Throughout the research and development of the Patient Financial Services meeting being hosted live online this October 11 & 13, we have had the opportunity to speak with executives across the country with decades of experience in patient finance, access, and revenue cycle about the challenges faced in balancing access to care with payment for the care provided. In nearly every conversation, there was a focus on reducing denials; whether we were speaking to a small hospital or a regional health system, urban or rural, academic or for-profit, front, mid, or back-end, the focus most frequently returned to strategies for reducing payer denials.
For additional clarity into this issue, The Change Healthcare 2020 Denials Index provides tremendous insight into more than 100 million hospital transactions across 1,500 U.S. hospitals, revealing an average denials rate increase of 23% since 2016, representing just over 11% of claims being denied on initial submission. The report goes on to reveal that half of denials are linked to front-end revenue cycle issues, with a leading cause of registration and eligibility, representing more than 25% of denials. Beyond the 50% of front-end challenges causing denials, the mid-and-back end revenue cycle denials represented a roughly even split.
It starts at the front.
Front-end patient finance and ensuring accurate registration and eligibility verification is potentially the most critical first step in denials prevention, and executives are working very hard to reduce errors and to work with patients to ensure data is accurate at every step. While registration and digital front-door technology have assisted in increasing automation and work-flow, patients do not realize the importance of data accuracy, often creating small errors which result in larger issues down the line.
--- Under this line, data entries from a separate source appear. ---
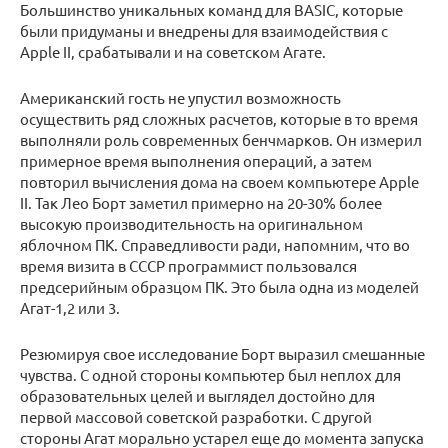
Большинство уникальных команд для BASIC, которые
были придуманы и внедрены для взаимодействия с
Apple II, срабатывали и на советском Агате.
Американский гость не упустил возможность
осуществить ряд сложных расчетов, которые в то время
выполняли роль современных бенчмарков. Он измерил
примерное время выполнения операций, а затем
повторил вычисления дома на своем компьютере Apple
II. Так Лео Борт заметил примерно на 20-30% более
высокую производительность на оригинальном
яблочном ПК. Справедливости ради, напомним, что во
время визита в СССР программист пользовался
предсерийным образцом ПК. Это была одна из моделей
Агат-1,2 или 3.
Резюмируя свое исследование Борт выразил смешанные
чувства. С одной стороны компьютер был неплох для
образовательных целей и выглядел достойно для
первой массовой советской разработки. С другой
стороны Агат морально устарел еще до момента запуска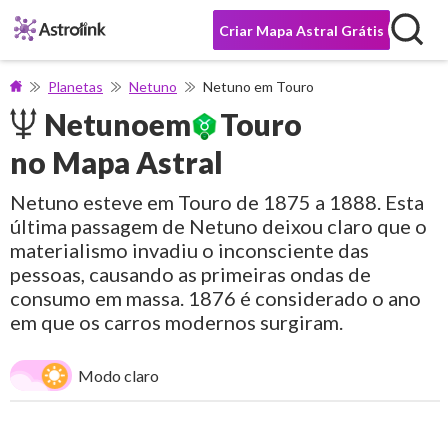
Criar Mapa Astral Grátis
Planetas
Netuno
Netuno em Touro
Netuno
em
Touro
no Mapa Astral
Netuno esteve em Touro de 1875 a 1888. Esta
última passagem de Netuno deixou claro que o
materialismo invadiu o inconsciente das
pessoas, causando as primeiras ondas de
consumo em massa. 1876 é considerado o ano
em que os carros modernos surgiram.
Modo claro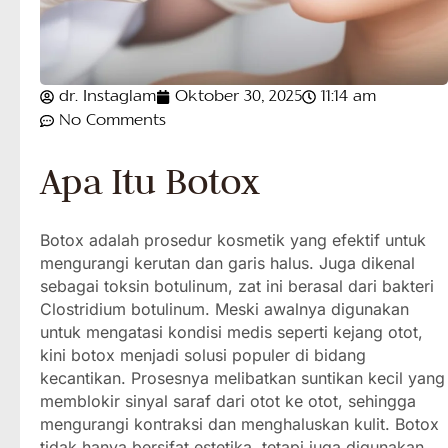
dr. Instaglam
Oktober 30, 2025
11:14 am
No Comments
Apa Itu Botox
Botox adalah prosedur kosmetik yang efektif untuk
mengurangi kerutan dan garis halus. Juga dikenal
sebagai toksin botulinum, zat ini berasal dari bakteri
Clostridium botulinum. Meski awalnya digunakan
untuk mengatasi kondisi medis seperti kejang otot,
kini botox menjadi solusi populer di bidang
kecantikan. Prosesnya melibatkan suntikan kecil yang
memblokir sinyal saraf dari otot ke otot, sehingga
mengurangi kontraksi dan menghaluskan kulit. Botox
tidak hanya bersifat estetika, tetapi juga digunakan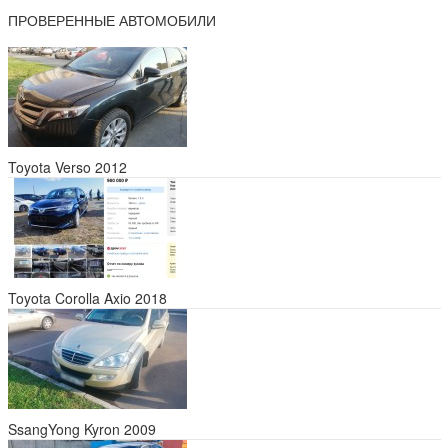
ПРОВЕРЕННЫЕ АВТОМОБИЛИ
Toyota Verso 2012
Toyota Corolla Axio 2018
SsangYong Kyron 2009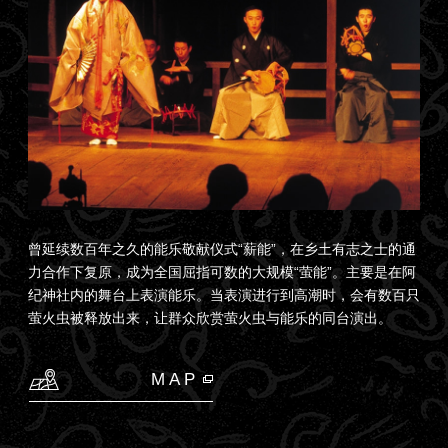
曾延续数百年之久的能乐敬献仪式“薪能”，在乡土有志之士的通
力合作下复原，成为全国屈指可数的大规模“萤能”。主要是在阿
纪神社内的舞台上表演能乐。当表演进行到高潮时，会有数百只
萤火虫被释放出来，让群众欣赏萤火虫与能乐的同台演出。
MAP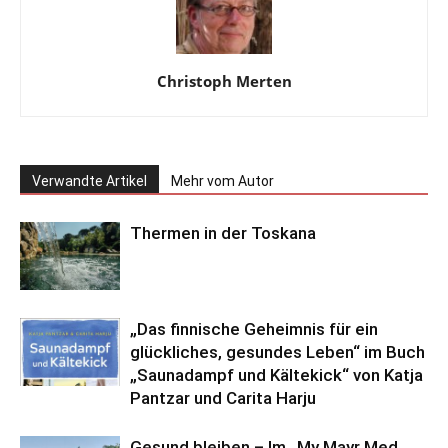
Christoph Merten
Verwandte Artikel
Mehr vom Autor
Thermen in der Toskana
„Das finnische Geheimnis für ein
glückliches, gesundes Leben“ im Buch
„Saunadampf und Kältekick“ von Katja
Pantzar und Carita Harju
Gesund bleiben – Im „My Mayr Med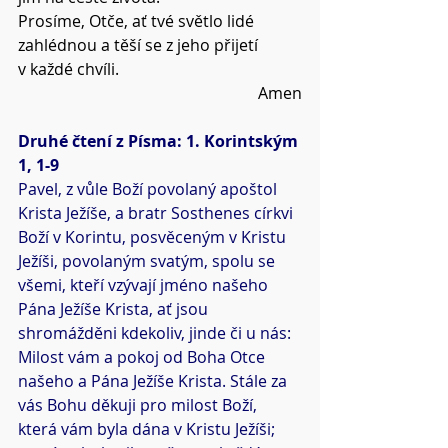
Prosíme, Otče, ať tvé světlo lidé 
zahlédnou a těší se z jeho přijetí 
v každé chvíli.
Amen
Druhé čtení z Písma: 1. Korintským 
1, 1-9
Pavel, z vůle Boží povolaný apoštol 
Krista Ježíše, a bratr Sosthenes církvi 
Boží v Korintu, posvěceným v Kristu 
Ježíši, povolaným svatým, spolu se 
všemi, kteří vzývají jméno našeho 
Pána Ježíše Krista, ať jsou 
shromážděni kdekoliv, jinde či u nás: 
Milost vám a pokoj od Boha Otce 
našeho a Pána Ježíše Krista. Stále za 
vás Bohu děkuji pro milost Boží, 
která vám byla dána v Kristu Ježíši;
Continued workforce shortages and turn-over in registration staff have also increased the difficulty of capturing information in a highly accurate and precise way as workloads have increased while at the same time levels of experience and knowledge have decreased as new staff are brought on and brought up-to-speed.
Beyond registration and eligibility, ensuring prior authorization for care is an additional area of concern for healthcare executives, with the Change Healthcare 2020 Denials Index indicating that more than 10% of denials stem from lack of pre-authorization or pre-certification. Collaboration between prior authorization staff and providers to ensure complete and highly comprehensive documentation to support authorization has become more important than ever in securing prior authorization. Yet despite the best efforts of healthcare executives, challenges are also on the rise in working with payers, where errors occur from a host of areas including a lack of procedural knowledge, particularly when addressing new surgical techniques and therapies that have recently gained coverage.
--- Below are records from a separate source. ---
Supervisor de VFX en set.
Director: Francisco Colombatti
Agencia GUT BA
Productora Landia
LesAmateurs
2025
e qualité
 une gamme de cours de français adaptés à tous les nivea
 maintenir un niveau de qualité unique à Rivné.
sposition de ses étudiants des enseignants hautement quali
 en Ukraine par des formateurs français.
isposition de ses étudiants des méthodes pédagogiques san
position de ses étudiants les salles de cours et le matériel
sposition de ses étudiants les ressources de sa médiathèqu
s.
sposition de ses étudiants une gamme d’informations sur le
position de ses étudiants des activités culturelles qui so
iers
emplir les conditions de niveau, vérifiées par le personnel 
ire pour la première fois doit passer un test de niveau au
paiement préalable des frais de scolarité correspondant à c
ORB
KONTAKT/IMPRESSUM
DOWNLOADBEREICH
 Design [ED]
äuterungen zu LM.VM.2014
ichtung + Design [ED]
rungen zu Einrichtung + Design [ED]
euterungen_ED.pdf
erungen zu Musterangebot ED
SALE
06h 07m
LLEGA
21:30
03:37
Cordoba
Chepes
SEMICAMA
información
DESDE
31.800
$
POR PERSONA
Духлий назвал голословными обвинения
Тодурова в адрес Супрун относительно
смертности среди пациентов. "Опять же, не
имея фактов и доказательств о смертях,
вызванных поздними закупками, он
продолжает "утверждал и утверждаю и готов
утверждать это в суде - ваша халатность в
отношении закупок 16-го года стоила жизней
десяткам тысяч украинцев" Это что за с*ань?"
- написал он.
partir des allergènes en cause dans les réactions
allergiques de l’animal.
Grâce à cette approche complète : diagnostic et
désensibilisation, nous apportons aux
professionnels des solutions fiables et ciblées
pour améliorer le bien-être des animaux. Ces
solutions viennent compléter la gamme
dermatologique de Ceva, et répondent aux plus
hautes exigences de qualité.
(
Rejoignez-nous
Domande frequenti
It doesn’t end at the back.
While much focus on denials is placed on front-end prevention, a leading cause of denials on the mid-and-back-end, at approximately 17%, stems from missing or invalid claim data, underscoring the need for focus on the accuracy of claims being submitted. Individuals that we spoke to over the course of our research also noted the importance of not only the accuracy of the claims but the need for rapid submission of the claims to meet deadlines for coverage; an issue of considerable challenge when working with providers on completeness of documentation.
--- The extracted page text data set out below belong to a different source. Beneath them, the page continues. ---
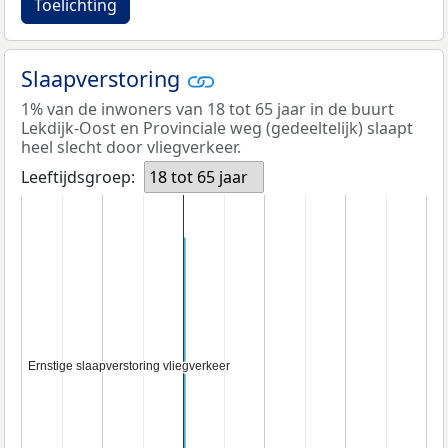
Toelichting
Slaapverstoring
1% van de inwoners van 18 tot 65 jaar in de buurt
Lekdijk-Oost en Provinciale weg (gedeeltelijk) slaapt
heel slecht door vliegverkeer.
Leeftijdsgroep:
18 tot 65 jaar
Ernstige slaapverstoring vliegverkeer
Ernstige slaapverstoring vliegverkeer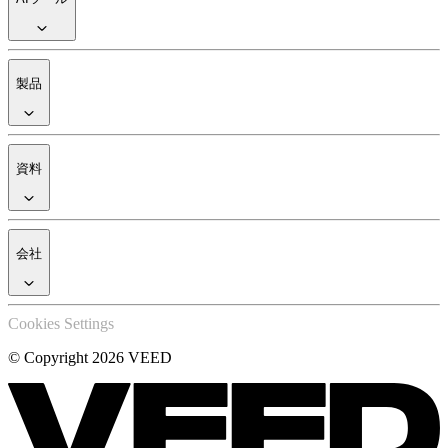
製品
資料
会社
Cookies Settings
© Copyright 2026 VEED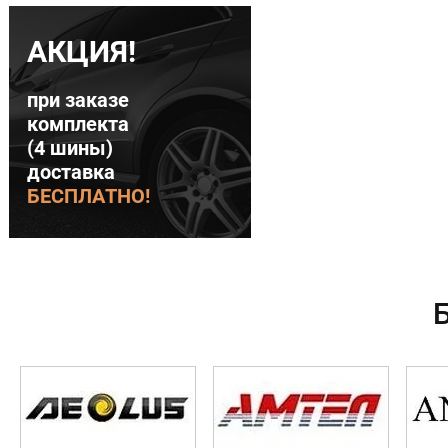
АКЦИЯ!
при заказе
комплекта
(4 шины)
доставка
БЕСПЛАТНО!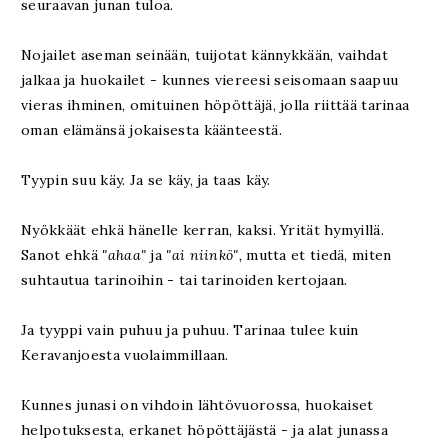
seuraavan junan tuloa.
Nojailet aseman seinään, tuijotat kännykkään, vaihdat
jalkaa ja huokailet - kunnes viereesi seisomaan saapuu
vieras ihminen, omituinen höpöttäjä, jolla riittää tarinaa
oman elämänsä jokaisesta käänteestä.
Tyypin suu käy. Ja se käy, ja taas käy.
Nyökkäät ehkä hänelle kerran, kaksi. Yrität hymyillä.
Sanot ehkä
"ahaa"
ja
"ai niinkö",
mutta et
tiedä, miten
suhtautua tarinoihin - tai tarinoiden kertojaan.
Ja tyyppi vain puhuu ja puhuu. Tarinaa tulee kuin
Keravanjoesta vuolaimmillaan.
Kunnes junasi on vihdoin lähtövuorossa, huokaiset
helpotuksesta, erkanet höpöttäjästä - ja alat junassa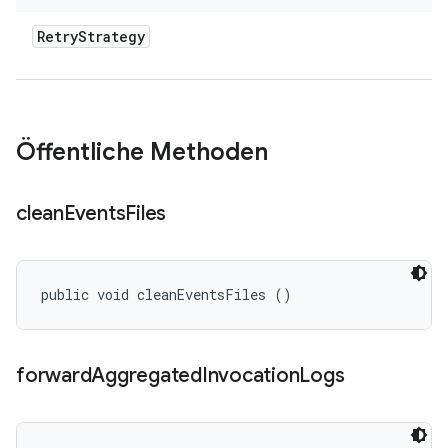
Retry
Strategy
Öffentliche Methoden
clean
Events
Files
public void cleanEventsFiles ()
forward
Aggregated
Invocation
Logs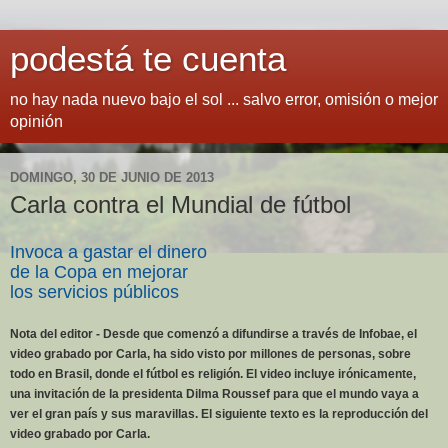
podestá te cuenta
no hay nada nuevo bajo el sol ... salvo error, omisión o mejor
opinión
DOMINGO, 30 DE JUNIO DE 2013
Carla contra el Mundial de fútbol
Invoca a gastar el dinero
de la Copa en mejorar
los servicios públicos
Nota del editor - Desde que comenzó a difundirse a través de Infobae, el
video grabado por Carla, ha sido visto por millones de personas, sobre
todo en Brasil, donde el fútbol es religión. El video incluye irónicamente,
una invitación de la presidenta Dilma Roussef para que el mundo vaya a
ver el gran país y sus maravillas. El siguiente texto es la reproducción del
video grabado por Carla.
Coding and Clinical Documentation Integrity are also a core focus for executives when considering the prevention of denials, with accuracy and provider collaboration again a core focus for healthcare executives. Training of documentation teams and the integration of executives with healthcare backgrounds including MDs and RNs is a considerable focus as hospitals work towards increasing the accuracy of claims through coding integrity.
The view from the top.
Whether the focus is on the front-or-back-end of the revenue cycle, executive leadership is providing the foundational guidance for teams with a focus on preventing leakage through reducing denials and ensuring prompt payment from payers. Those finding success in this difficult task are often approaching the issue from a more holistic viewpoint, connecting front and back end teams in a more collaborative style to not only identify root causes of denials but to also quantify the revenue lost as a result of denials in order to better allocate staff and resources to prevention. Regardless of the size of the organization, all executives we spoke to were in agreement that better collaboration between teams resulted in a reduced level of denials for their organizations.